Y entonces ¿para qué era la poesía?

Milan Kundera comprendió que los seres humanos nunca alcanzamos la experiencia. Vivimos en un mundo donde, al final, nadie aprende nada. Yo lo veo como una perpetua infancia: un mundo lleno de posibilidades, pero pocas cosas posibles. Sueños, ante todas las cosas. ¿Quién puede decir que sabe amar? ¿Quién, en verdad, puede hablar algo acerca de la vida? Entendernos como seres, como cadáveres, como magia, es algo que solo se logra a través de preguntas sin respuesta. Es porque eso somos: una pesadilla inconclusa, un Sísifo, un ser vivo.

Afirmar que comprendemos la poesía es un insulto al acto mismo de crear. A través de la lectura nos reinventamos y caemos en otra infancia. Al escribir creamos a otro niño que inmediatamente se convierte en fantasma. En ese acto creador de infancia podemos encontrar la pregunta que funge como respuesta frente al acto poético: yo creí ver a ese mi yo fantasma, al espectro universal, al verdadero ser poético en un colegio de Comayagua, mientras asistía a un encuentro de escritores centroamericanos.

Entre el publico había una niña que parecía que quería llorar. En ese llanto contenido, existe el niño que llora entre todos nosotros. Dedicar nuestra vitalidad a cualquier acto creador implica asumir todos los dolores posibles: crear significa asumir el dolor humano y transformarlo en un niño que les susurre a todos los posibles caminos: los del corazón, los del cuerpo, los de las banderas en llamas. Así, asumiendo el deber de crear, yo asumí el llanto de esa niña. Ambos queríamos llorar desde nuestros mundos: ella acarreaba el peso de su vida, de su ser, de su momento. Yo asumía su llanto y contenía el mío: ese día yo quería llorar por amor. En función de ella yo escogí los poemas que leí: uno de amor, otro a la soledad y otro que era un agradecimiento a los llantos que nunca terminan.

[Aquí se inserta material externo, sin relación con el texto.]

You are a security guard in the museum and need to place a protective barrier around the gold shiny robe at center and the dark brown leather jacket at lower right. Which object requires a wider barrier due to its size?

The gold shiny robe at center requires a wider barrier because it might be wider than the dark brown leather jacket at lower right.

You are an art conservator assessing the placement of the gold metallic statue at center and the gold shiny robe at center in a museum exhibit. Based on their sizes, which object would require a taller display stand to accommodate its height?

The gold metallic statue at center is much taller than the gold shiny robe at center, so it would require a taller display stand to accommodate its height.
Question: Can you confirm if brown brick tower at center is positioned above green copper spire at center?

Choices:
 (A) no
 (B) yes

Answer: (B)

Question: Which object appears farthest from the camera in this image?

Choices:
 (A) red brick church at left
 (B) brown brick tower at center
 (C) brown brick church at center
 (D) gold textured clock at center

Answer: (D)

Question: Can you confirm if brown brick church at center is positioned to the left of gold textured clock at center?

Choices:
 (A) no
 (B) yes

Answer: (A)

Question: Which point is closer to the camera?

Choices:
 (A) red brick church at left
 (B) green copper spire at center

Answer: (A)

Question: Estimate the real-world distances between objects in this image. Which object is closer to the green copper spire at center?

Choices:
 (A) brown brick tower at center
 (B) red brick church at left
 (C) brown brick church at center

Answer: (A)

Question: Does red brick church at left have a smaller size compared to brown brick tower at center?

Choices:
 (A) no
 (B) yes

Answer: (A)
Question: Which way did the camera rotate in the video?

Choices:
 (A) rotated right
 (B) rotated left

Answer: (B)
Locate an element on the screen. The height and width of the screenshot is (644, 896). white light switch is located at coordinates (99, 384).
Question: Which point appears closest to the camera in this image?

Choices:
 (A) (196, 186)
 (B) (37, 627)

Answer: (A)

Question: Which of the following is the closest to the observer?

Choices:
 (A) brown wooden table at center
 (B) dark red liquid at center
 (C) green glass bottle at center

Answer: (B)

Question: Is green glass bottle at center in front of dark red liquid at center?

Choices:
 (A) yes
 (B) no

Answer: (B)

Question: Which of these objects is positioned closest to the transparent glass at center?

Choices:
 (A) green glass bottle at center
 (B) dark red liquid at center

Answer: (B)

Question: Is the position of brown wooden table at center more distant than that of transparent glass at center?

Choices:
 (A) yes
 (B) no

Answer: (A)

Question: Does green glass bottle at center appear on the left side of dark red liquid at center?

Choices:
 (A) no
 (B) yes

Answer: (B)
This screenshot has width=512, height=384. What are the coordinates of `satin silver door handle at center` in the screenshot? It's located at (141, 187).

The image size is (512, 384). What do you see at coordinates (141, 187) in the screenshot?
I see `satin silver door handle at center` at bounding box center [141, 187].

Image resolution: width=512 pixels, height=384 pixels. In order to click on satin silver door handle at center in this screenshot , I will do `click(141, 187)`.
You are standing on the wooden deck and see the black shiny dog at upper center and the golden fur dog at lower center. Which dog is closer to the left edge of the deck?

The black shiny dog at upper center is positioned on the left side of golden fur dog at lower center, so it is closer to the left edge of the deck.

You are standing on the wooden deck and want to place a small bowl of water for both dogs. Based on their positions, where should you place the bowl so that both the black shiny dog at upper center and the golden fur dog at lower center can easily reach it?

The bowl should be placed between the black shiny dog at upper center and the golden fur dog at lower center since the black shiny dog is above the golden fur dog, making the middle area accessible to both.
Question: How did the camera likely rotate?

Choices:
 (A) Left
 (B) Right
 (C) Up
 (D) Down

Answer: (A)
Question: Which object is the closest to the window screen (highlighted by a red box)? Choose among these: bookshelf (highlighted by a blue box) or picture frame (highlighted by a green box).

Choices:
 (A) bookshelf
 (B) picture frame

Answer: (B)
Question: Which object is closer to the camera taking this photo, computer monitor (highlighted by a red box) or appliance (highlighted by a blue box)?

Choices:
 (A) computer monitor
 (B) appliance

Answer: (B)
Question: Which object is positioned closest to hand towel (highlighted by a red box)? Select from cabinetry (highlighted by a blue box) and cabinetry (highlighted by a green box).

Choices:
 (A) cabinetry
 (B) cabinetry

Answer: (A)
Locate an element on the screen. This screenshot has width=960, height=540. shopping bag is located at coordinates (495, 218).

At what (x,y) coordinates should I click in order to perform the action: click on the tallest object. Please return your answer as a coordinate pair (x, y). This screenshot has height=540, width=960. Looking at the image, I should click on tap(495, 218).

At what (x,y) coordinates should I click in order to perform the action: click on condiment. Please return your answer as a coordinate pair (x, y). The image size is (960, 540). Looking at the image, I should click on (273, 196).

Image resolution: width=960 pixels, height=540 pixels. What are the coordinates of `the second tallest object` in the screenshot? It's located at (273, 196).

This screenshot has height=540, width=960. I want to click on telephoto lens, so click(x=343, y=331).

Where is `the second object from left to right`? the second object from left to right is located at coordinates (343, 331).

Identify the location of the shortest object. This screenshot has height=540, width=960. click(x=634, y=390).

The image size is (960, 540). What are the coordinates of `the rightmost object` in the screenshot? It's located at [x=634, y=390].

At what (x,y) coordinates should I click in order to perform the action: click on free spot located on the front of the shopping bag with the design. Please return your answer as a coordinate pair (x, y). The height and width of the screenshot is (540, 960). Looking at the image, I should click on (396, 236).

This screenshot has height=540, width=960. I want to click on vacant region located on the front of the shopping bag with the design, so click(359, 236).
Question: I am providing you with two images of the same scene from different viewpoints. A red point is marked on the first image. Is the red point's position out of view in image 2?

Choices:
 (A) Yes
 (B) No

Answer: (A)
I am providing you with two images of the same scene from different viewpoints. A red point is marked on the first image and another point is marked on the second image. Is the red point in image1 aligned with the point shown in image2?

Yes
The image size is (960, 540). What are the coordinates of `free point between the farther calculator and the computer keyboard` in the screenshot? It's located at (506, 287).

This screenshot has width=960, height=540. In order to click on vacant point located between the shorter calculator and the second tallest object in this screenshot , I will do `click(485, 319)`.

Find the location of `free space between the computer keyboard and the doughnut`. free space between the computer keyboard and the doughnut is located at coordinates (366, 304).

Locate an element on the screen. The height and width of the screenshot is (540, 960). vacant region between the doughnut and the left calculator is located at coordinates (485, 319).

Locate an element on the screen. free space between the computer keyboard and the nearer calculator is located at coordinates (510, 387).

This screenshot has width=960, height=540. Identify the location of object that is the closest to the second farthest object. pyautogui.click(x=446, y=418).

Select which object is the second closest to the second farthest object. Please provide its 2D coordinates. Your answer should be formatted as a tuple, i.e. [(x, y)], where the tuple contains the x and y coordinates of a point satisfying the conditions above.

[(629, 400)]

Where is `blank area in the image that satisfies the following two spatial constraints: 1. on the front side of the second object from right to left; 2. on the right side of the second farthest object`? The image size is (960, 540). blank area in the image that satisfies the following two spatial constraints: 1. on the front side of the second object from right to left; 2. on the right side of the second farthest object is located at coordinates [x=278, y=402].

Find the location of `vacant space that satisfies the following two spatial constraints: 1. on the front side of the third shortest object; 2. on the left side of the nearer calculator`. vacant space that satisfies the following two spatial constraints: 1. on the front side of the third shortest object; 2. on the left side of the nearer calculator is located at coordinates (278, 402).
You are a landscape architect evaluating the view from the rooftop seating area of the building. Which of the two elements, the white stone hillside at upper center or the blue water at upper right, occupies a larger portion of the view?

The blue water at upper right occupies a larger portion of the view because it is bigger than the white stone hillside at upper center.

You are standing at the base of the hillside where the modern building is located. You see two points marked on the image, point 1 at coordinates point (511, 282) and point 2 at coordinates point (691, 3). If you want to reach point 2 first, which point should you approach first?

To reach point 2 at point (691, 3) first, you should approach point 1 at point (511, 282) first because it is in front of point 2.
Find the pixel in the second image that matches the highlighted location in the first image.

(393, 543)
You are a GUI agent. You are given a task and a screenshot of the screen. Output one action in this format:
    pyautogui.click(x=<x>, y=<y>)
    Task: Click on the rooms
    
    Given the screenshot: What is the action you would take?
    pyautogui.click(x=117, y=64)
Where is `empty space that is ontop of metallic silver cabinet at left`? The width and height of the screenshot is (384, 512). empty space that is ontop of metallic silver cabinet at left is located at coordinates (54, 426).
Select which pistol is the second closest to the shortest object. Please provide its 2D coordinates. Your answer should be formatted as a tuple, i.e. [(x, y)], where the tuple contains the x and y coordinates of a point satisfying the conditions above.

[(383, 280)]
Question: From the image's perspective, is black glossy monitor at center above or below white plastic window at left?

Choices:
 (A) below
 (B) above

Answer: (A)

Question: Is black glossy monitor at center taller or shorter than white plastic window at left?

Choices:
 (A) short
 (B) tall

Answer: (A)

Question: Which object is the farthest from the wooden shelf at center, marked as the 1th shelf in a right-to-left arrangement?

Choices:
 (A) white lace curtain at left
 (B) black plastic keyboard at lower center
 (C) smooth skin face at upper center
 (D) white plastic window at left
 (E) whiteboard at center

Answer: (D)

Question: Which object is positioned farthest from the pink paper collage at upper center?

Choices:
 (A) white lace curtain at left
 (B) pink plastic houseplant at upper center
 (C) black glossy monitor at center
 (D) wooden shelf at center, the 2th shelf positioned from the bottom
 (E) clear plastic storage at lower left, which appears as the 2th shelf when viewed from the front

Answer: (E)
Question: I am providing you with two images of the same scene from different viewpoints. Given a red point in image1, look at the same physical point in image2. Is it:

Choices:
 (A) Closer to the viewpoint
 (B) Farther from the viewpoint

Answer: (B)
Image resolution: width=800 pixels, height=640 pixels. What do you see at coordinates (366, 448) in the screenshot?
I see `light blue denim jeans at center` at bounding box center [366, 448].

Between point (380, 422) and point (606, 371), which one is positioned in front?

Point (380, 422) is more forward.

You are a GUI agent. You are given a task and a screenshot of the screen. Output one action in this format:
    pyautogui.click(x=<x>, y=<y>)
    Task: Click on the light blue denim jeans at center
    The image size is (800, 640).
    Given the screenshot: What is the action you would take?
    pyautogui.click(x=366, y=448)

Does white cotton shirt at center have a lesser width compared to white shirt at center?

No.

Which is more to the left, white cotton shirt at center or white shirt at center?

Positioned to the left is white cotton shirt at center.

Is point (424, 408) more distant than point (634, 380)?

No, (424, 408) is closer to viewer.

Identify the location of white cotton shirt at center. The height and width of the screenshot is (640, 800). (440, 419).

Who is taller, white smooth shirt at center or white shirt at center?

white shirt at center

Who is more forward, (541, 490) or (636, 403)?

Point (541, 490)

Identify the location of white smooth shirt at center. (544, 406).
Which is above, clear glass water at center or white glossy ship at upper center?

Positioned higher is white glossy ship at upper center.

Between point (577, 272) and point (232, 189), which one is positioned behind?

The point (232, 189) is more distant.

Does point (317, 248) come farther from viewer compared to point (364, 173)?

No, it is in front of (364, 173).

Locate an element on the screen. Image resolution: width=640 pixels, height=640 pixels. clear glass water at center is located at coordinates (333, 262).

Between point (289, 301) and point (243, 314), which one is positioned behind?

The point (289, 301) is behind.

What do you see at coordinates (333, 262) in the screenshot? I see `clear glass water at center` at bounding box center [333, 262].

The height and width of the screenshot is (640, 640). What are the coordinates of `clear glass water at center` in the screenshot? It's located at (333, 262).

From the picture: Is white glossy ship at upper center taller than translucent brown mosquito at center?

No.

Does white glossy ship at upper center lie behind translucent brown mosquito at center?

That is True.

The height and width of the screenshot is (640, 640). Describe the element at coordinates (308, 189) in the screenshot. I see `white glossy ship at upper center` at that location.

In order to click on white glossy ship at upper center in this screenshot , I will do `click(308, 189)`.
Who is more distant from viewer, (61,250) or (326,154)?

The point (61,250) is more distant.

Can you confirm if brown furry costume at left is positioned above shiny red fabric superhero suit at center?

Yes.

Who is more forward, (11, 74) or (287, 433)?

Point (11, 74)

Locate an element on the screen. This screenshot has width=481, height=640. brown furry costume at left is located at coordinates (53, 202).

Y entonces, vi un fantasma: a través de la ligereza del lenguaje yo intenté llorar con ella. Ese es el niño del acto poético: el del intento de llorar juntos, de amar juntos, de morir juntos. Nuestra condena inicial es la soledad, pero ese acto extraño de crear busca negarnos lo que irrefutablemente somos. Crear es el dolor, crear es la rebeldía, crear es el acto más humano de amor. Al crear yo me reinvento para intentar reinventarnos.

Quizá yo no le logré leer nada importante. Quizá nuestros dolores eran inmensamente diferentes, pero en la misma esencia del dolor existe la motivación inicial para hacer las cosas diferente. Yo escribí, ella tal vez no, pero ambos éramos niños tristes. Nadie sabe qué es la poesía, pero es natural que sea algo humano. Yo no puedo amar y lloro, ella sufre, yo sufro. Ese es el fantasma de la creación poética: el sufrimiento de no poder ser nuestros, de no poder llorar, amar, vivir, morir, soñar o volar. De no poder ser algo más que un solitario mamífero en el mundo. Sufrimos por no ser el niño que se hizo fantasma, por no ser el dios que tanto amamos.

Y de ese inevitable sufrimiento nace el acto más hermoso y rebelde: creamos algo que, en principio, para no servir para nada.